Questi dati sono stati confrontati con l’età anagrafica dei partecipanti per determinare se una dieta ricca di ultra processati, definita come oltre il 14% delle calorie totali derivanti da tali alimenti, influenzasse il ritmo dell’invecchiamento biologico. Secondo i risultati, chi consuma regolarmente grandi quantità di ultra processati mostra un invecchiamento biologico medio di 0,7 anni superiore rispetto all’età anagrafica. I due tipi di età non sempre coincidono e lo studio voleva puntare a verificare in che modo i cibi ultra processati potessero implementare questa forbice. Questo divario si riduce del 9% in chi segue una dieta più vicina ai criteri della dieta mediterranea, a conferma dei benefici di quest’ultima anche in presenza di un consumo significativo di cibi industriali.
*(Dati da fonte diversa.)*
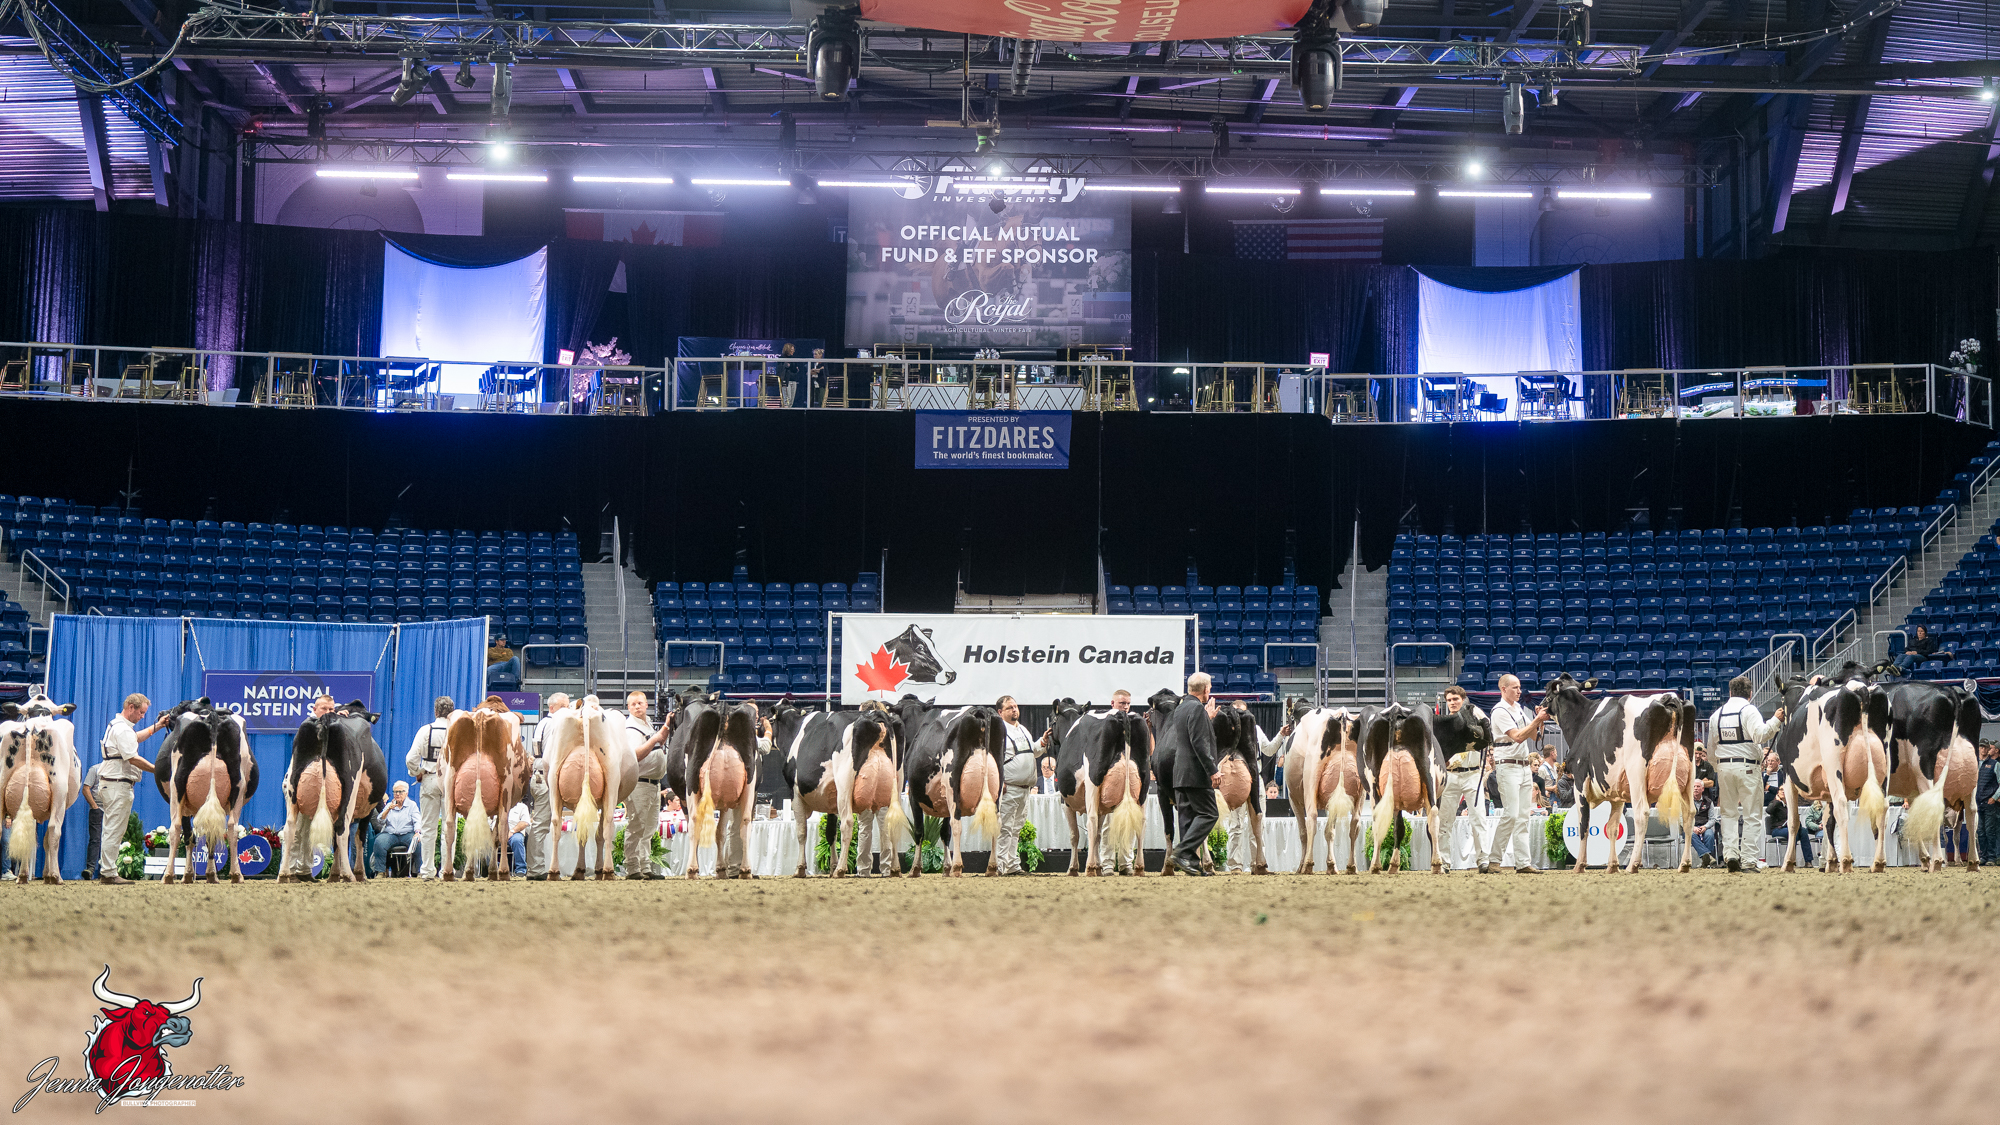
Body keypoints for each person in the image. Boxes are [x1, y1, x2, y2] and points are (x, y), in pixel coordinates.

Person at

Le cause precise di questo fenomeno non sono ancora del tutto chiare. Simona Esposito, epidemiologa e responsabile dello studio, evidenzia alcuni possibili fattori come la presenza di alti livelli di grassi saturi, zuccheri e sale negli alimenti ultra processati che gioca sicuramente un ruolo, ma ci sono ulteriori elementi da considerare. Molti prodotti classificati come ultra processati, infatti, non sono necessariamente di scarsa qualità nutrizionale, come yogurt aromatizzati, sostituti vegetali della carne o pane confezionato. È quindi necessario approfondire quali additivi, ingredienti o metodi di lavorazione possano influenzare l’invecchiamento cellulare. Marialaura Bonaccio, nutrizionista e coautrice dello studio, suggerisce che le lavorazioni industriali alterano profondamente la struttura degli alimenti, con possibili effetti negativi sul metabolismo del glucosio e sul microbiota intestinale. "La trasformazione industriale modifica la quantità e la qualità delle fibre e dei nutrienti presenti negli alimenti", spiega Bonaccio. Inoltre, l’uso di confezioni in plastica per molti cibi ultra processati rappresenta un ulteriore rischio: queste possono rilasciare sostanze tossiche che migrano nel cibo e vengono assimilate dall’organismo. Licia Iacoviello, responsabile dell’unità di epidemiologia dell’Università LUM di Bari e collaboratrice dello studio, sottolinea l’importanza di linee guida più chiare per il consumo di ultra processati. "Occorre stabilire raccomandazioni sulle quantità massime giornaliere di questi alimenti e rendere più trasparente l’identificazione di un prodotto come ultra processato, così da aiutare i consumatori a fare scelte più consapevoli."